De plus, ce don de la présence se fait selon toute une gradation. Dans la présence physique, on trouve au moins quatre degrés : la distance, la proximité, la contiguïté et la continuité ou fusion (qui n’existe que dans l’assimilation, la nutrition). Or, la présence du Christ dans l’Eucharistie passe par ces quatre stades. Il faudrait ajouter la distance ontologique introduite par la sacramentalité.
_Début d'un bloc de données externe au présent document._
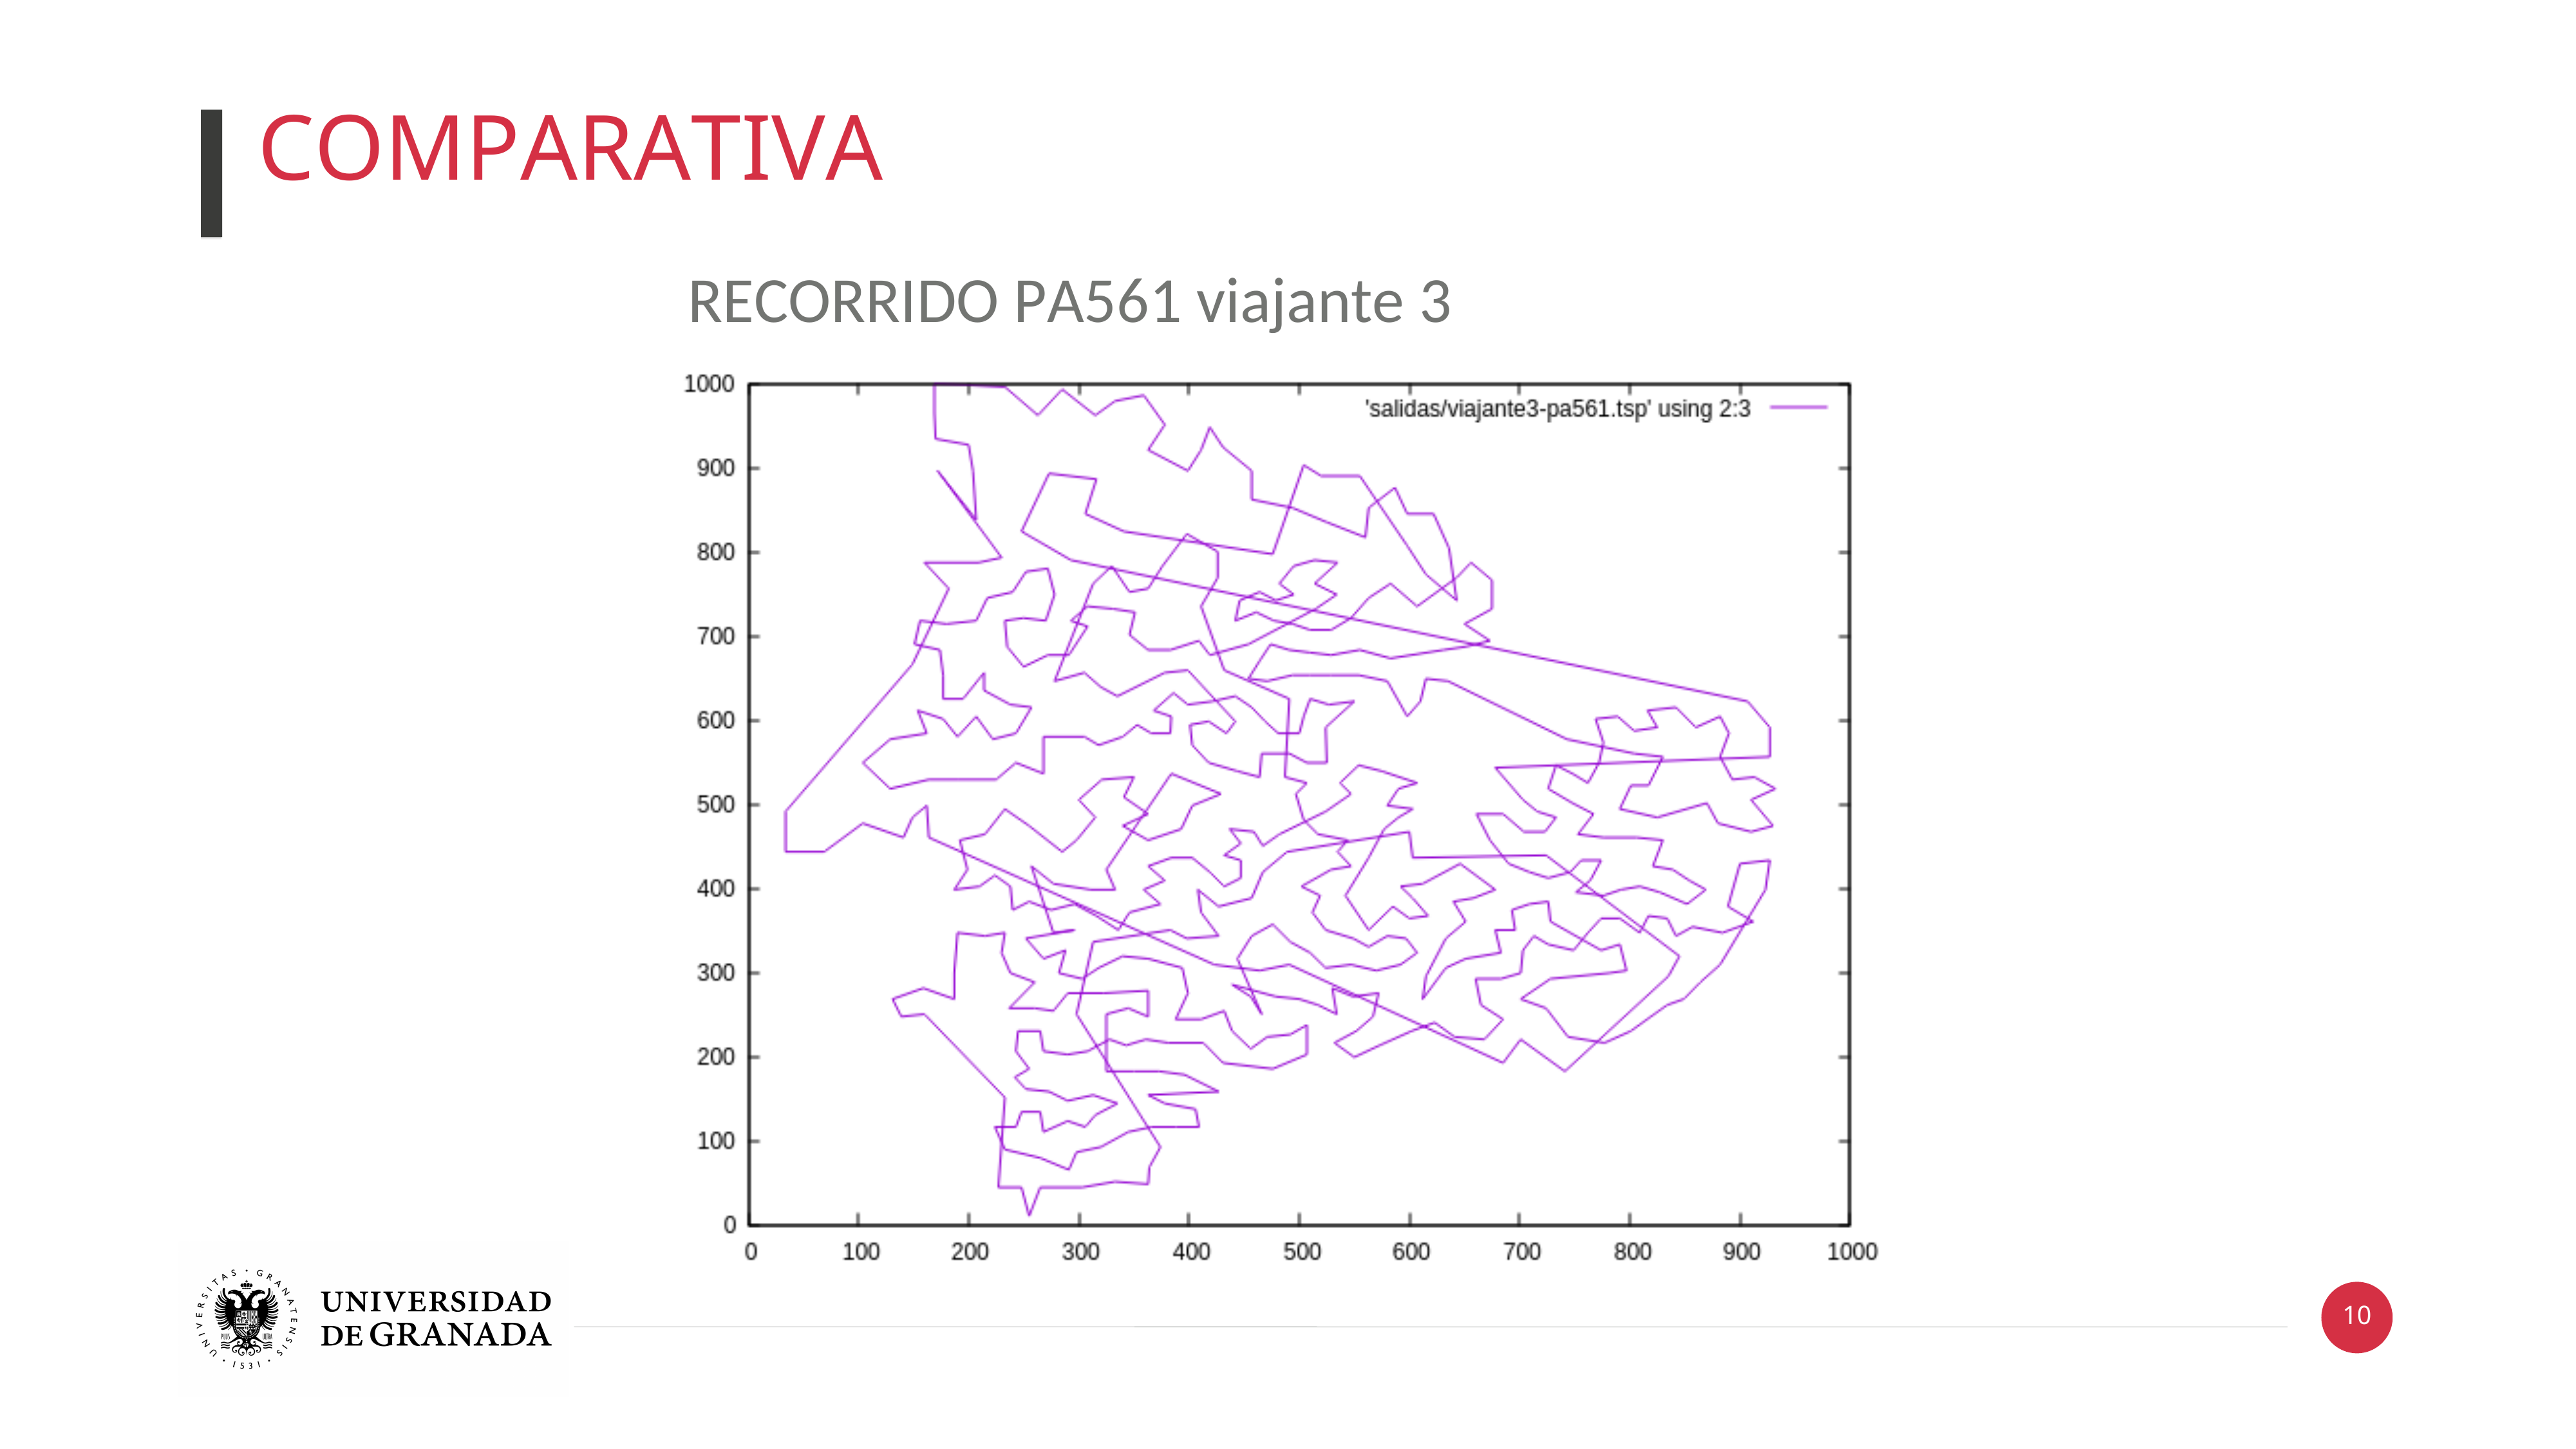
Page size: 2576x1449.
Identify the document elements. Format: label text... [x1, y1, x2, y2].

text_box <number> [2308, 1278, 2407, 1356]
picture [178, 1241, 569, 1397]
text_box [201, 109, 223, 238]
text_box COMPARATIVA [248, 85, 2402, 204]
picture [662, 360, 1885, 1278]
text_box RECORRIDO PA561 viajante 3 [678, 253, 1650, 340]
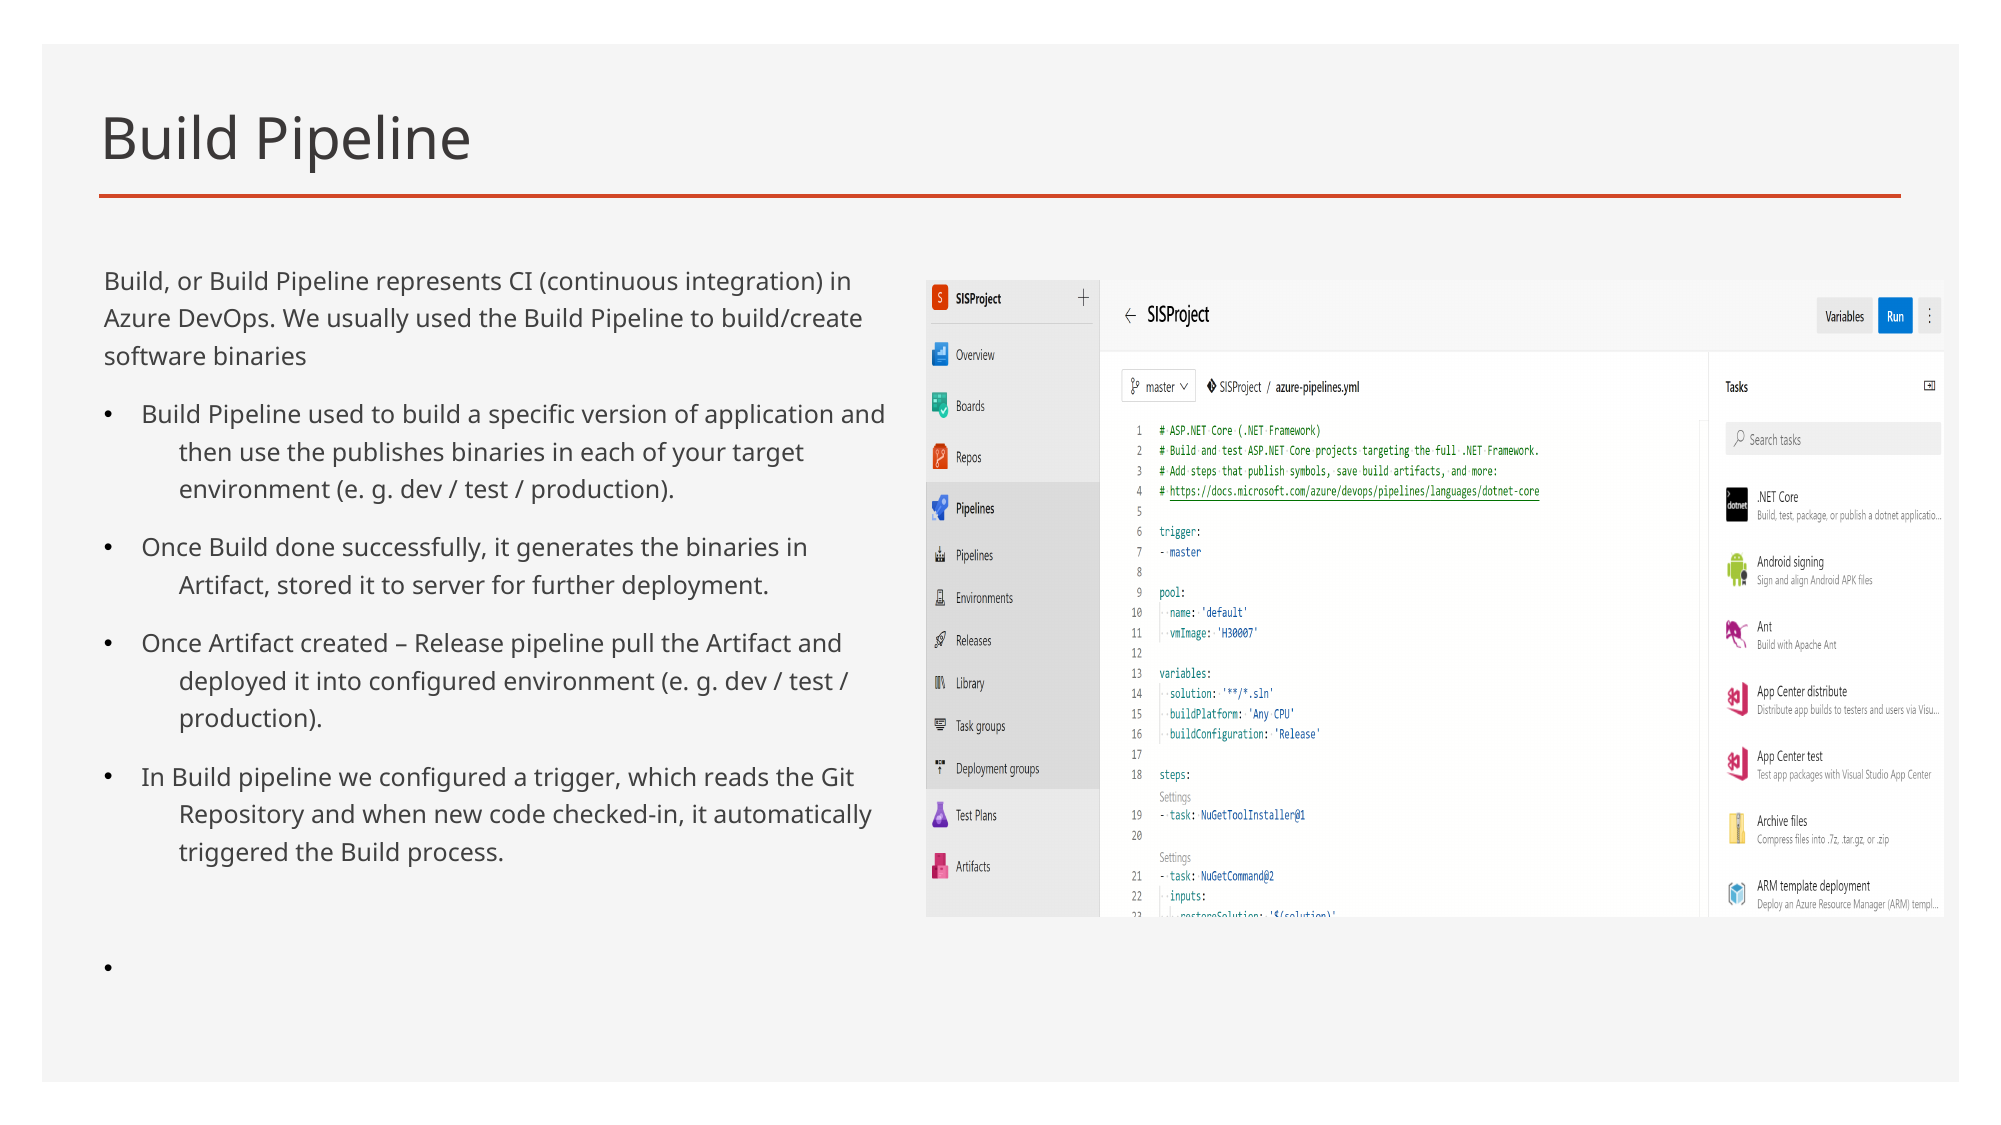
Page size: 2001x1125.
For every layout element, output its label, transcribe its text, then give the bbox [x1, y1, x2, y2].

Mais il y a une difficulté. La communion sacramentelle est fusion physiologique ; or, la communion spirituelle respecte les distances, identités au plan individuel. N’y a-t-il pas là une contradiction ? Tout au contraire. La véritable communion est intérieure et non pas extérieure : l’amour veut et accomplit une inhésion mutuelle des amants, des amis ; or, dans la consommation eucharistique (la communion), les Saintes espèces deviennent, quant aux accidents du pain, ma propre chair. Ainsi se trouve signifiée au mieux la transformation spirituelle qui vient de s’accomplir.
Pascal Ide
[1] Cette note date d’il y a un quart de siècle…
[2] Constitution apostolique Missale romanum, AAS 61 (1969), p. 217-222. Décret du nouvel Ordo missæ, le 6 avril 1969.
[3] Narsai de Nisibe, Hom. 17, cité par Roland Cabié, Aimé Georges Martimort, L’Église en prière. Introduction à la Liturgie. II. L’Eucharistie, Paris, Desclée, 1983, p. 67.
[4] L’Eucharistie, p. 84. Cite en note 35, Saint Augustin, Enar. in Ps. 123, 8.
[5] Ordo romanus, 11, 29, cité par Roland Cabié, L’Eucharistie, p. 87.
[6] Liber de opere et eleemosinis, 15, PL 4, 612-613, cité par Roland Cabié, L’Eucharistie, p. 94.
[7] Roland Cabié, L’Eucharistie, p. 101.
[8] S. Athanase, œuvre perdue citée par Eutychus de Constantinople, De Paschate et S. Eucharistia, 8, PG 86, 2401.
[9] Liber Mozarabicus sacramentorum, 4ème dimanche de l’Avent, n. 34, cité par Roland Cabié, L’Eucharistie, p. 117.
[10] Constitutions apostoliques, VIII, 11, 8-9, éd. F. X. Funk, tome 1, p. 494.
[11] Cf. S. Jean Chrysostome, In diem Natalem, 7, PG 49, 361-362 ; Aphrrate, Hom. VII, 8 ; Isaac d’Antioche, Carmen, XVII ; Jean de Damas, De fide orthodoxa, IV, 13, PG 94, 1149 ; cités par Roland Cabié, L’Eucharistie, p. 138.
[12] S. Cyrille de Jérusalem, Catéchèses mystagogiques, V, 27, p. 173.
[13] Serge de Constantinople, Chronicon paschale, PG 92, 1001.
[14] Cf. S. Césaire d’Arles, Sermon, 229, 4. Concile d’Auxerre (fin vie siècle), can. 42.